Our opinion: ** Is there an easier or quicker way of antagonising parents in the middle of a global viral pandemic than encouraging mandatory vaccinations? We can’t think of one. Expect severe blowback **
The Polish Ministry of Health reports 35,143 new infections and 443 deaths from coronavirus. That’s about 9,100 more infections than a week ago. There are 391,000 active infections.
In Friday’s announcement, the Health ministry informs about 35,143 new cases of coronavirus from the following voivodeships: Mazowieckie (5264), Śląskie (5095), Wielkopolskie (4141), Dolnośląskie (2876), Małopolskie (2826), Pomeranian (2625), Kujawsko-Pomorskie (1940) , Łódź (1872), Podkarpackie (1716), West Pomeranian (1113), Lublin (1073), Warmian-Masurian (1067), Lubuskie (874), Świętokrzyskie (822), Opole (694), Podlasie (529). 616 infections are data without specifying an address, which will be completed by the sanitary inspection.
“Wheezing, chest or stomach pain, swelling or coldness in an arm or leg, severe headache or worsening or blurred vision after vaccination, persistent bleeding, small multiple bruises, reddish or purplish spots or blisters of blood under the skin” – if you have these symptoms after vaccination against Covid with AstraZeneca serum seek medical help immediately and report that you have recently been vaccinated.
European Medicines Agency (EMA), the corona vaccine from the manufacturer Astra-Zeneca can cause severe allergic reactions. Anaphylaxis and hypersensitivity reactions should be included in the list of possible side effects of the vaccine citing , the EMA said on Friday, several such cases in the UK.
The European Commission received the message from AstraZeneca on Thursday afternoon (11 March 2021). According to Sweden’s vaccination coordinator Richard Bergström, it is export restrictions and not production capacity that are behind it.
Astra Zeneca has really made an effort to find volumes to live up to the contract. 75 million doses would come from the United States, the United Kingdom and to some extent from India in the second quarter. Now we have just been told that we will not get rid of these doses, says Richard Bergström to TV4.
The USA and India, where AstraZeneca’s has production, have introduced export bans to ensure that they themselves get enough vaccine. The fact that the vaccine cannot be delivered from the UK has contractual reasons.

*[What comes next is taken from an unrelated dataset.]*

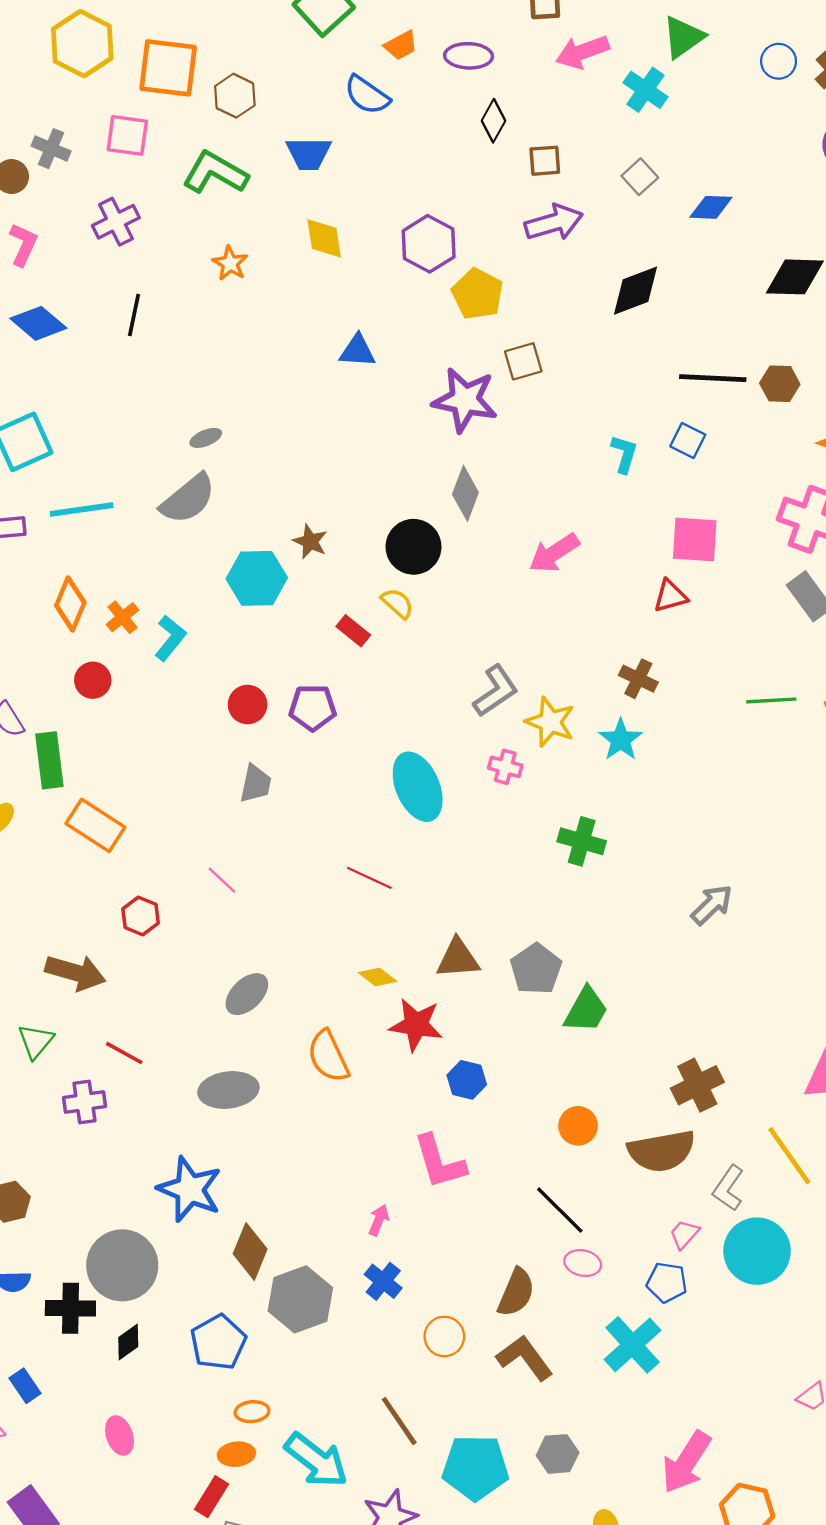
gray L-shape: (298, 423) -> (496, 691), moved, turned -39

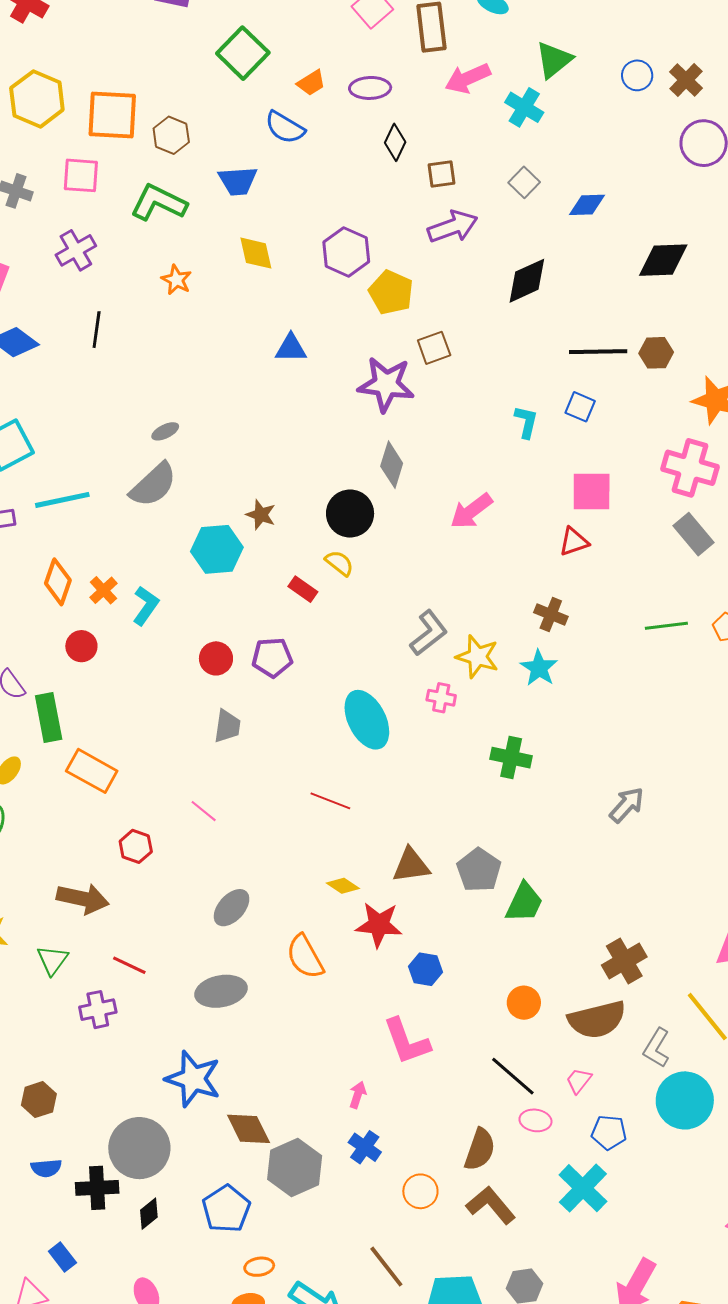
pink trapezoid: (684, 1234) -> (579, 1081), moved
brown diamond: (250, 1251) -> (249, 1129), turned -45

The Polish health minister has said mink on a farm in north-western Poland will be culled after the SARS-Cov-2 virus was detected.
It is the first time the virus has been found in mink on Polish fur farms.
Adam Niedzielski said that sanitary officers are also checking the health of the farm’s owner and its employees.
The ministry wrote in a Sunday press release that the country’s veterinary inspectorate had taken steps to seal off a farm in the county of Kartuzy. “Administrative measures to eliminate animals” were also initiated, the statement read.
There have now been more than 60,000,000 confirmed coronavirus infections globally and the infection rate is still increasing.